SOUTH AFRICA

SOUTH AFRICA: Doubt over R&D spending of 1% GDP

The nation recorded a steady increase in investment in R&D from 0.60% in 1997 to 0.95% in 2006-07, before the unexpected decline. The figures for 2008-09 will be known next year.
Minister of Science and Technology Naledi Pandor told a media briefing in Pretoria last week that she was investigating the reasons. Last year her predecessor, Mosibudi Mangena, stated the country was on track to spend at least 1% of GDP on science and technology - a goal first proposed by African intellectuals in 1979.
Pandor said investment in R&D in 2007-08 increased by 12.7% to R18.6 billion (US$2.5 billion), up from R16.5 billion in 2006-07. But with economic growth at 5%, the R&D spending hike represented a smaller percentage of GDP. The Minister was concerned why the 0.2% decline had not been anticipated and why plans to guarantee meeting the target had not been made.
She said her department would look at what changes were needed to ensure South Africa consistently maintained increases in R&D investment - regarded as an indication of a country's competitiveness. Emerging trends needed to be identified and appropriate policy responses formulated if the country was to meet its 1% of GDP target, she added.
Pandor previously pointed out that: "Countries experiencing long-term growth are those that continue to fund research and new ideas generation even in the hardest times [and] it is vitally important for South Africa to continue its support for innovative research and cutting edge commercialisation."
More positively, she said South Africa had spent more than most other middle or low-income countries on R&D, outpacing India's 0.80% and Argentina's 0.51% of GDP. But countries such as China, with 1.49% of GDP spent on R&D, and Russia (1.12%) were far ahead while Sweden, Japan and Korea all spent more than 3% of GDP on R&D in 2007-08, with Sweden at the top with 3.6%.

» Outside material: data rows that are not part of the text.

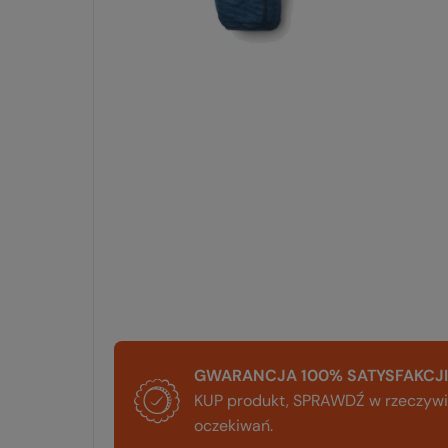
GWARANCJA 100% SATYSFAKCJI
KUP produkt, SPRAWDŹ w rzeczywis
oczekiwań.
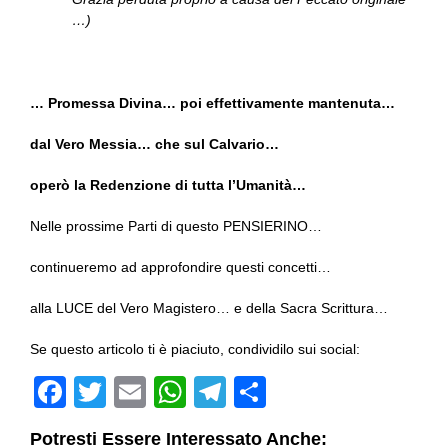
…)
… Promessa Divina… poi effettivamente mantenuta…
dal Vero Messia… che sul Calvario…
operò la Redenzione di tutta l’Umanità…
Nelle prossime Parti di questo PENSIERINO…
continueremo ad approfondire questi concetti…
alla LUCE del Vero Magistero… e della Sacra Scrittura…
Se questo articolo ti è piaciuto, condividilo sui social:
F
T
E
W
T
C
a
wi
m
h
el
o
Potresti Essere Interessato Anche:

The R&D survey was conducted by the Human Sciences Research Council's Centre for Science, Technology and Innovation Indicators, in line with guidelines provided by the OECD's Frascati Manual and in consultation with Statistics South Africa and international experts in the field.
Most R&D spending is on research in engineering sciences, which accounts for 22.5% of the total, followed by the natural sciences (20.4%). Medical and health sciences, and information communication technology, both account for 14.0% of R&D.
The private sector continues to perform the bulk of research and its proportion grew from 55.9% to 57.7% of total R&D. The government, including the science councils, financed 21.7% of total R&D, followed by higher education (19.4%) and the non-profit sector (1.2%). Interestingly, the survey found that nearly 11% of South Africa's R&D was financed from abroad.
Pandor was upbeat about research personnel numbers which she is keen to expand. South Africa had 31,352 full-time equivalent R&D workers in 2007-08. Some 62% of these people - 19,320 - were researchers, up by 4% over 2006-07.
According to the Unesco Institute for Statistics, the number of researchers in South Africa grew by nearly a third over the five years to 2008. Two in five researchers were women, a proportion higher than most other countries.